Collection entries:
▽

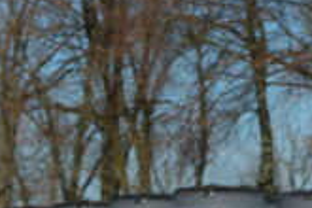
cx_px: 467
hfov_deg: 9.0
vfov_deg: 5.9
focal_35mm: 224
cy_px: 483
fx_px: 1941
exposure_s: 1/640
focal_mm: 36
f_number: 4
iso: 100
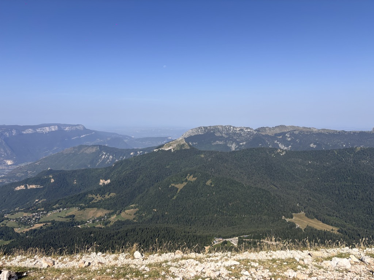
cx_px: 187
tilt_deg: -5.7
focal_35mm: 26
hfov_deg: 67.3
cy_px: 140
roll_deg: +0.0
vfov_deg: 53.1
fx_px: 281
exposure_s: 1/4255
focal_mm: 5.96
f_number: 1.6
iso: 50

△

- What the exercise asks: The records above, copied word for word without the pictures, are what should be output.

- Worked solution:
cx_px: 467
hfov_deg: 9.0
vfov_deg: 5.9
focal_35mm: 224
cy_px: 483
fx_px: 1941
exposure_s: 1/640
focal_mm: 36
f_number: 4
iso: 100
cx_px: 187
tilt_deg: -5.7
focal_35mm: 26
hfov_deg: 67.3
cy_px: 140
roll_deg: +0.0
vfov_deg: 53.1
fx_px: 281
exposure_s: 1/4255
focal_mm: 5.96
f_number: 1.6
iso: 50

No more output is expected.